If I have an analog TV and get a government-subsidized converter box, will I still be able to use my VCR after the 2009 switchover to digital over-the-air broadcasts?
According to government and industry statements, a VCR will still work, but it will have to be connected to the output jack on the converter box to receive the programming it records, because its internal TV tuner will no longer work. Also, the quality of the taped program will be limited to the quality available in the older VCR, and won’t necessarily match the crisper quality of the new digital broadcasts when viewed live.
Recently, you recommended a program that tells people what programs start up when they boot up a PC. I have installed it. But how do I know which programs should be retained? There are a lot there, but I have no way to know which I can eliminate and which I should retain.
This is one of the maddening issues nontechnical folks face with PCs. Even when you know what invisible background tasks might be slowing down your computer, you lack the knowledge to decide which to kill or spare, because their names don’t necessarily tell you their functions.

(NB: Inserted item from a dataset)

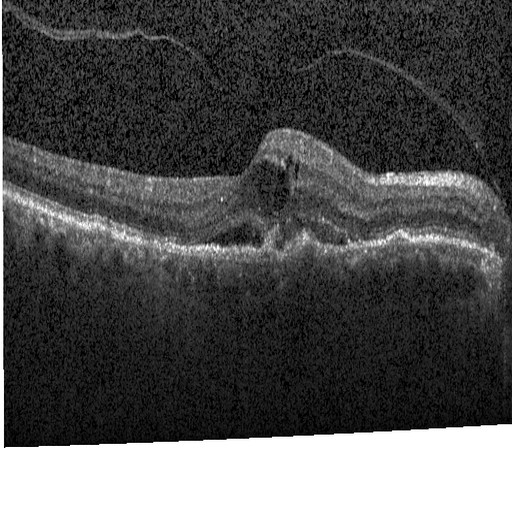
OCT B-scan showing diabetic macular edema (DME).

One way to tell is to look them up on the Web. A Web site I have found useful for such research is called AnswersThatWork, at answersthatwork.com. Click on the icon labeled “task list,” and you will find a directory in which you can look up such programs. The site tells you what they do and recommends whether to delete or keep them.
Can you suggest a hardware box that can be attached to my TV that will keep all stations and commercials at the same level of volume? I’m going nuts having to keep my finger on the volume control of my remote.
A quick Web search turned up a couple of boxes that claim to do just that. These boxes connect between the TV set and a cable or satellite receiver.
One, a $30 device called the “TV Volume Regulator,” is sold by a Web site called Smarthome and is at: www.smarthome.com/7848T.html. The second, a $70 box called the “Automatic TV Sound Regulator,” is for sale at a Web site called firstStreet. Its Web address is: www.firststreetonline.com/product.jsp?id=55851.
There may be other, similar products out there. But I can’t recommend any of them, including the two listed here, because I haven’t tested any.